======== Provided records ========

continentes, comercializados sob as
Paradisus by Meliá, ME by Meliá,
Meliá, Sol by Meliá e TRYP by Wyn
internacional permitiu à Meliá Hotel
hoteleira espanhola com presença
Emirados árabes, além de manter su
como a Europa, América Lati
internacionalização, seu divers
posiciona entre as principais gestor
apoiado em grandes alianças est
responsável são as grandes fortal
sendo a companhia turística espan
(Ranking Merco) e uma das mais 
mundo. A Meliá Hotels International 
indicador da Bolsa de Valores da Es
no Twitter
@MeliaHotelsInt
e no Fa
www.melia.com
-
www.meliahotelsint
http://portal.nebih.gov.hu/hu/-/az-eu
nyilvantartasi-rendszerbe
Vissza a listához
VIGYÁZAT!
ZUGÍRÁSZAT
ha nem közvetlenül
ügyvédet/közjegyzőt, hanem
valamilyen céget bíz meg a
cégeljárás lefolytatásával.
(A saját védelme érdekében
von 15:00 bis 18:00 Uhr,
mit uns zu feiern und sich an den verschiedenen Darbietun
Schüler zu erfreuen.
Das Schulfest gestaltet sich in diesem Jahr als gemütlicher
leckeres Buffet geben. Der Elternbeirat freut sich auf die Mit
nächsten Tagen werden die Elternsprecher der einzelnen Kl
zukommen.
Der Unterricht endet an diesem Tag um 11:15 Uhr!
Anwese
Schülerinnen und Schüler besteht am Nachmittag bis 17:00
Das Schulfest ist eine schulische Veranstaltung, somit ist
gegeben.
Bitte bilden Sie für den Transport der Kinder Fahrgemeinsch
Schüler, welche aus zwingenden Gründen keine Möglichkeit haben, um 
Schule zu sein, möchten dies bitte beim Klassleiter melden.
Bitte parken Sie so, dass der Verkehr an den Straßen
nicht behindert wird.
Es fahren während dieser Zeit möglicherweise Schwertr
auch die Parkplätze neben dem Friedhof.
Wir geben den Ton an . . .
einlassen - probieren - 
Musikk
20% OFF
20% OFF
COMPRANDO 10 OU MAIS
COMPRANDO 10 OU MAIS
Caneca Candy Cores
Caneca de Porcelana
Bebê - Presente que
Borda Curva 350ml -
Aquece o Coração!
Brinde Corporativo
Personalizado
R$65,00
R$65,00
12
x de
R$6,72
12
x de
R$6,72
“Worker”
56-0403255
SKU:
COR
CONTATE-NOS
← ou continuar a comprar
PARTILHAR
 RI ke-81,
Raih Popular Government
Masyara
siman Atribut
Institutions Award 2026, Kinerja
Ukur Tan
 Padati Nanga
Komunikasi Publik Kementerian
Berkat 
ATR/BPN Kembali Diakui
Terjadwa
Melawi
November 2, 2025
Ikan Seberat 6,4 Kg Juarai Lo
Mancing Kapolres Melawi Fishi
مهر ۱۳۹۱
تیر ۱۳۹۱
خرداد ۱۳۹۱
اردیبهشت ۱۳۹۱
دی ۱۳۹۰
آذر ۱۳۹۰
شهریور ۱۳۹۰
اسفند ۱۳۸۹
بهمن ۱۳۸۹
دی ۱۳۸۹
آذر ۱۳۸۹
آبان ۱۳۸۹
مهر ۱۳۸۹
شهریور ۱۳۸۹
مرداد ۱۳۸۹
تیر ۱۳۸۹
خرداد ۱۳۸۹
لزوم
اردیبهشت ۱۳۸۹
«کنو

========

[What the task requires]: Write the complete data out, exactly as above.

[Solution to this exercise]:
continentes, comercializados sob as
Paradisus by Meliá, ME by Meliá,
Meliá, Sol by Meliá e TRYP by Wyn
internacional permitiu à Meliá Hotel
hoteleira espanhola com presença
Emirados árabes, além de manter su
como a Europa, América Lati
internacionalização, seu divers
posiciona entre as principais gestor
apoiado em grandes alianças est
responsável são as grandes fortal
sendo a companhia turística espan
(Ranking Merco) e uma das mais 
mundo. A Meliá Hotels International 
indicador da Bolsa de Valores da Es
no Twitter
@MeliaHotelsInt
e no Fa
www.melia.com
-
www.meliahotelsint
http://portal.nebih.gov.hu/hu/-/az-eu
nyilvantartasi-rendszerbe
Vissza a listához
VIGYÁZAT!
ZUGÍRÁSZAT
ha nem közvetlenül
ügyvédet/közjegyzőt, hanem
valamilyen céget bíz meg a
cégeljárás lefolytatásával.
(A saját védelme érdekében
von 15:00 bis 18:00 Uhr,
mit uns zu feiern und sich an den verschiedenen Darbietun
Schüler zu erfreuen.
Das Schulfest gestaltet sich in diesem Jahr als gemütlicher
leckeres Buffet geben. Der Elternbeirat freut sich auf die Mit
nächsten Tagen werden die Elternsprecher der einzelnen Kl
zukommen.
Der Unterricht endet an diesem Tag um 11:15 Uhr!
Anwese
Schülerinnen und Schüler besteht am Nachmittag bis 17:00
Das Schulfest ist eine schulische Veranstaltung, somit ist
gegeben.
Bitte bilden Sie für den Transport der Kinder Fahrgemeinsch
Schüler, welche aus zwingenden Gründen keine Möglichkeit haben, um 
Schule zu sein, möchten dies bitte beim Klassleiter melden.
Bitte parken Sie so, dass der Verkehr an den Straßen
nicht behindert wird.
Es fahren während dieser Zeit möglicherweise Schwertr
auch die Parkplätze neben dem Friedhof.
Wir geben den Ton an . . .
einlassen - probieren - 
Musikk
20% OFF
20% OFF
COMPRANDO 10 OU MAIS
COMPRANDO 10 OU MAIS
Caneca Candy Cores
Caneca de Porcelana
Bebê - Presente que
Borda Curva 350ml -
Aquece o Coração!
Brinde Corporativo
Personalizado
R$65,00
R$65,00
12
x de
R$6,72
12
x de
R$6,72
“Worker”
56-0403255
SKU:
COR
CONTATE-NOS
← ou continuar a comprar
PARTILHAR
 RI ke-81,
Raih Popular Government
Masyara
siman Atribut
Institutions Award 2026, Kinerja
Ukur Tan
 Padati Nanga
Komunikasi Publik Kementerian
Berkat 
ATR/BPN Kembali Diakui
Terjadwa
Melawi
November 2, 2025
Ikan Seberat 6,4 Kg Juarai Lo
Mancing Kapolres Melawi Fishi
مهر ۱۳۹۱
تیر ۱۳۹۱
خرداد ۱۳۹۱
اردیبهشت ۱۳۹۱
دی ۱۳۹۰
آذر ۱۳۹۰
شهریور ۱۳۹۰
اسفند ۱۳۸۹
بهمن ۱۳۸۹
دی ۱۳۸۹
آذر ۱۳۸۹
آبان ۱۳۸۹
مهر ۱۳۸۹
شهریور ۱۳۸۹
مرداد ۱۳۸۹
تیر ۱۳۸۹
خرداد ۱۳۸۹
لزوم
اردیبهشت ۱۳۸۹
«کنو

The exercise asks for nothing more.